Exercise instructions:
Range to copy from the entries below: the line containing "eine vegetarische oder" through the line containing "non habent claritatem insitam; est usus", inclusive. Retype only those lines, exactly, without any images.

Available data:

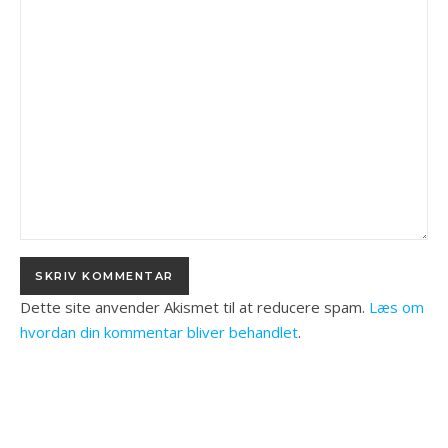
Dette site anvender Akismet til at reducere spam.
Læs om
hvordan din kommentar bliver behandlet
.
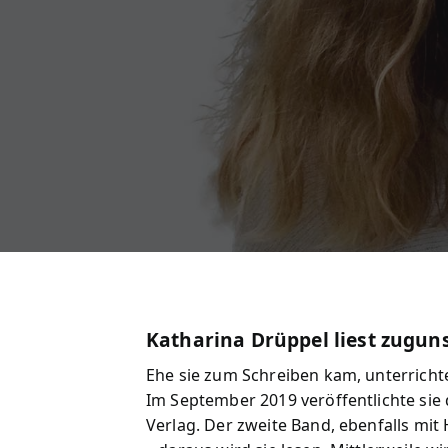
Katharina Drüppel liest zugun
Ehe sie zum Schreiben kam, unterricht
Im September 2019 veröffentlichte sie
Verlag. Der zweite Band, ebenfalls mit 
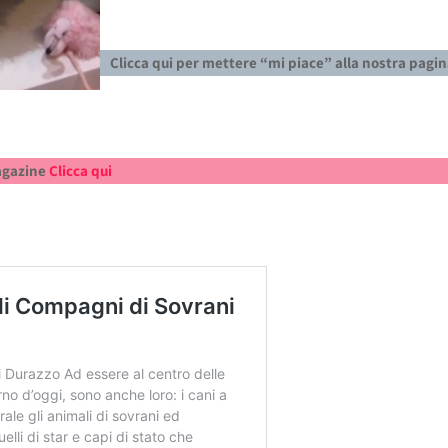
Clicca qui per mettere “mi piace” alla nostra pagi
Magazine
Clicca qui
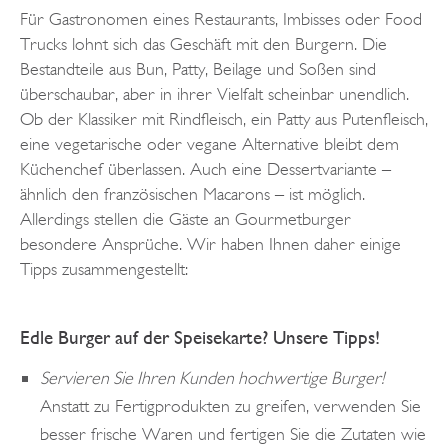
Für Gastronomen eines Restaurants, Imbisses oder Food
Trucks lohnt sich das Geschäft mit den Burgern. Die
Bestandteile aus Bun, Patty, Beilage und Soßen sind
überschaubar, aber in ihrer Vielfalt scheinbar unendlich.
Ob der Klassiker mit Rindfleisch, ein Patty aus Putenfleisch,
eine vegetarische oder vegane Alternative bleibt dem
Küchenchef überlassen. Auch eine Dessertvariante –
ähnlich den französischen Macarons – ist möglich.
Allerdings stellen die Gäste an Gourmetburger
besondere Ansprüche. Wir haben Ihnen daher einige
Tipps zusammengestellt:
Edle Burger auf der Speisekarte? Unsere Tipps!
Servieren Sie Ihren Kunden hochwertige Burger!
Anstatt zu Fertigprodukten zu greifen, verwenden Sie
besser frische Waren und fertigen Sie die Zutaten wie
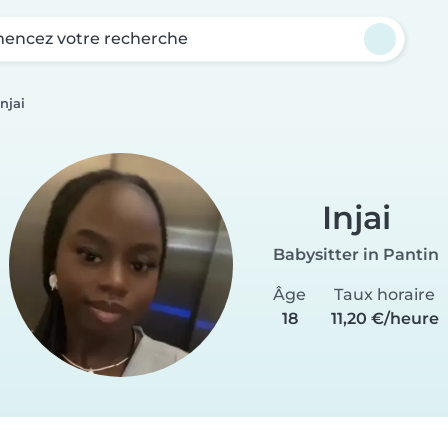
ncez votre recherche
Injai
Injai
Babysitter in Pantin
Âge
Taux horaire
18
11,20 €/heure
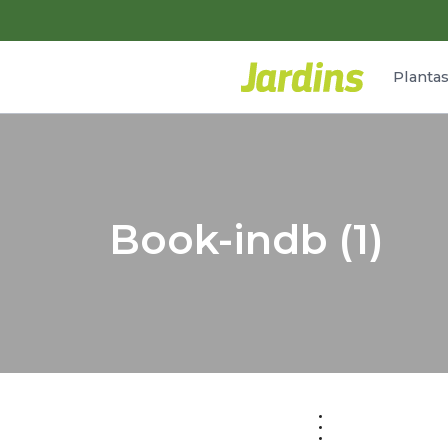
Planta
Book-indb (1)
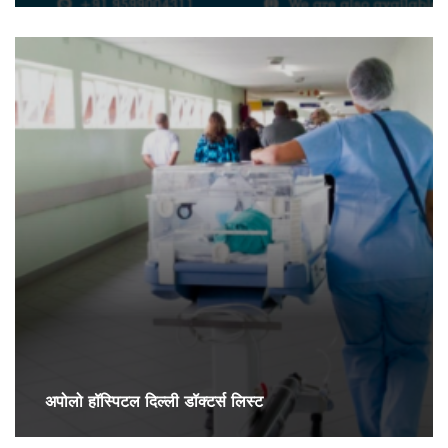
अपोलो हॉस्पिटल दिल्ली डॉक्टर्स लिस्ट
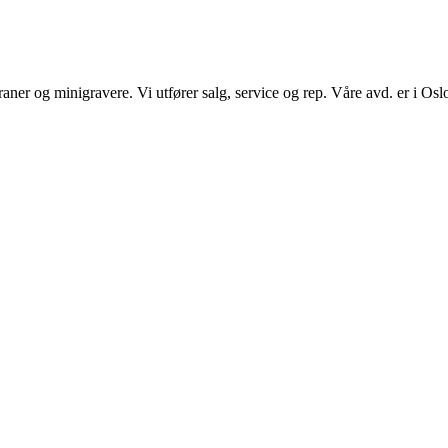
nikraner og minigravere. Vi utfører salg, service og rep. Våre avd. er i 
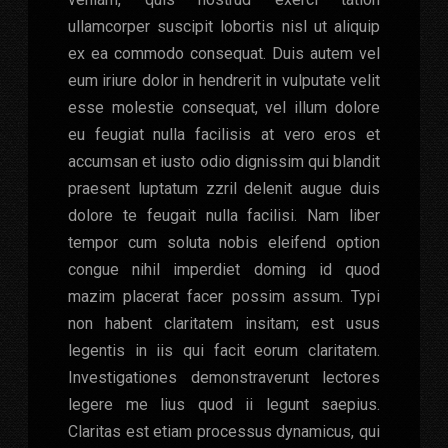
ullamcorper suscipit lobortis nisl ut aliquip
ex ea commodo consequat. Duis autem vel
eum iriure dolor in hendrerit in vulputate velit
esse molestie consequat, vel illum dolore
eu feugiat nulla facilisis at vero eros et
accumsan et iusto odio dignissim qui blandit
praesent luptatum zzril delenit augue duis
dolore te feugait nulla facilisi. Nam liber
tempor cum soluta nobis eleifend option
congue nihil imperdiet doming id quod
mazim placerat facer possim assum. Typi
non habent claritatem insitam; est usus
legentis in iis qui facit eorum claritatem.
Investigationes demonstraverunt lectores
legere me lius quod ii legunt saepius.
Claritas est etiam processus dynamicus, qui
==
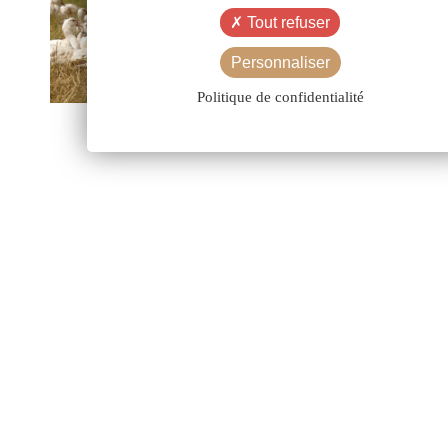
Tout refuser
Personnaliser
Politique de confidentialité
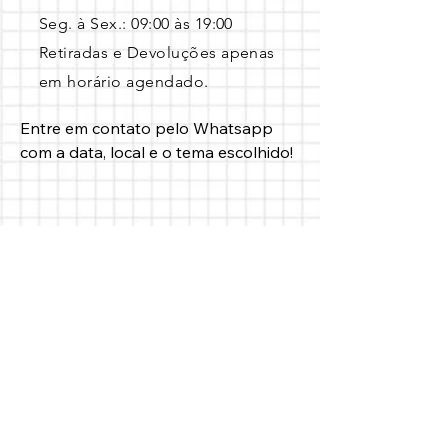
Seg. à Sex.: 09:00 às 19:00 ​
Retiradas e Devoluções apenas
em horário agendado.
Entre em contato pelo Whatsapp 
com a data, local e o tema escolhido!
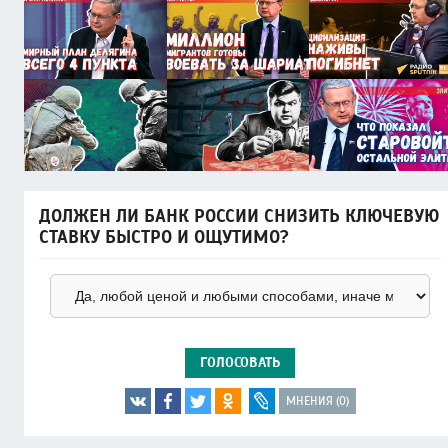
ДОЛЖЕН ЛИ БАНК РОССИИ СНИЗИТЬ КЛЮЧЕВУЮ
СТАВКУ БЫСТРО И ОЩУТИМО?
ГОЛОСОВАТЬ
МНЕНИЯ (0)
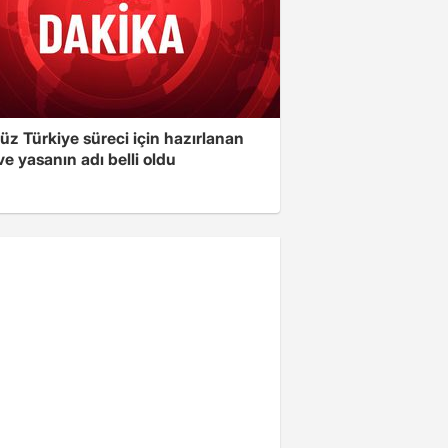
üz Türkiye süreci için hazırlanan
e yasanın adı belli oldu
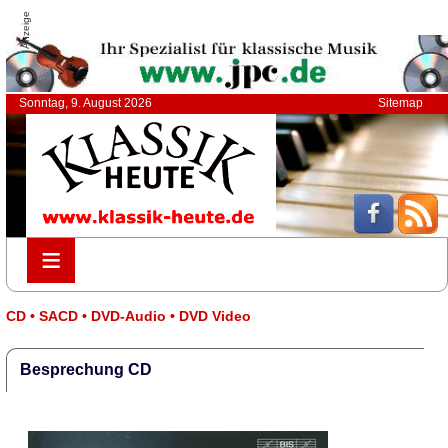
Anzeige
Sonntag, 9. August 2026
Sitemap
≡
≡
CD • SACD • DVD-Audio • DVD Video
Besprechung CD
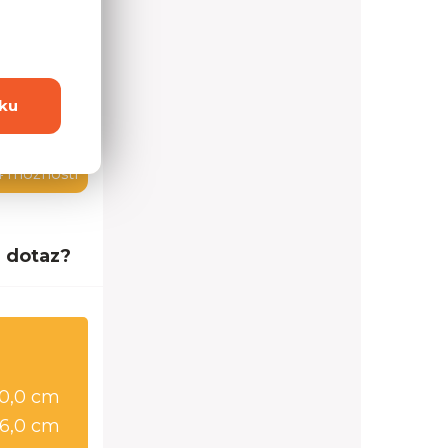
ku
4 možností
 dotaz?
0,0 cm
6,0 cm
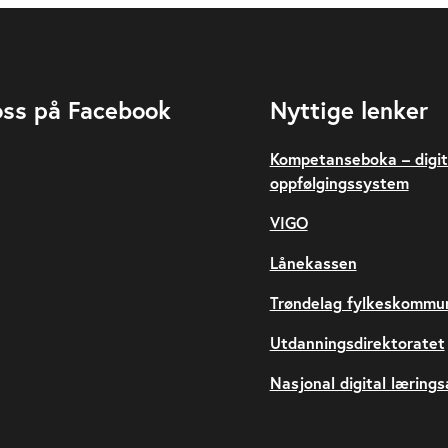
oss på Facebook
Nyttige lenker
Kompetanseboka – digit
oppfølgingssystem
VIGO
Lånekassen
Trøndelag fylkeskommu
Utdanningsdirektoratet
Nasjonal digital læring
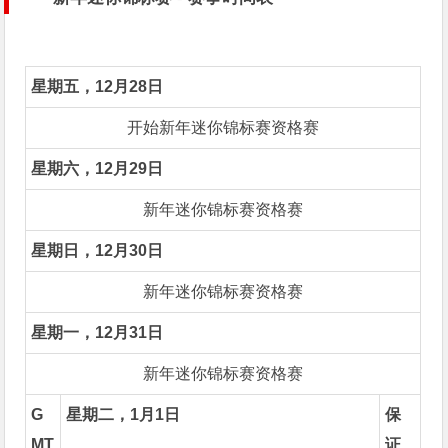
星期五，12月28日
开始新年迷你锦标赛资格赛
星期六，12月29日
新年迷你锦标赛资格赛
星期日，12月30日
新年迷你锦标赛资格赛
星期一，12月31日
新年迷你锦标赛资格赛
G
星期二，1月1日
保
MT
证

Written response:
eine vegetarische oder vegane Alternative bleibt dem
Küchenchef überlassen. Auch eine Dessertvariante –
ähnlich den französischen Macarons – ist möglich.
Allerdings stellen die Gäste an Gourmetburger
besondere Ansprüche. Wir haben Ihnen daher einige
Tipps zusammengestellt:
Edle Burger auf der Speisekarte? Unsere Tipps!
Servieren Sie Ihren Kunden hochwertige Burger!
Anstatt zu Fertigprodukten zu greifen, verwenden Sie
besser frische Waren und fertigen Sie die Zutaten wie
ncez votre recherche
Injai
Injai
Babysitter in Pantin
Âge
Taux horaire
18
11,20 €/heure
Planta
Book-indb (1)
अपोलो हॉस्पिटल दिल्ली डॉक्टर्स लिस्ट
nikraner og minigravere. Vi utfører salg, service og rep. Våre avd. er i 
ullamcorper suscipit lobortis nisl ut aliquip
ex ea commodo consequat. Duis autem vel
eum iriure dolor in hendrerit in vulputate velit
esse molestie consequat, vel illum dolore
eu feugiat nulla facilisis at vero eros et
accumsan et iusto odio dignissim qui blandit
praesent luptatum zzril delenit augue duis
dolore te feugait nulla facilisi. Nam liber
tempor cum soluta nobis eleifend option
congue nihil imperdiet doming id quod
mazim placerat facer possim assum. Typi
non habent claritatem insitam; est usus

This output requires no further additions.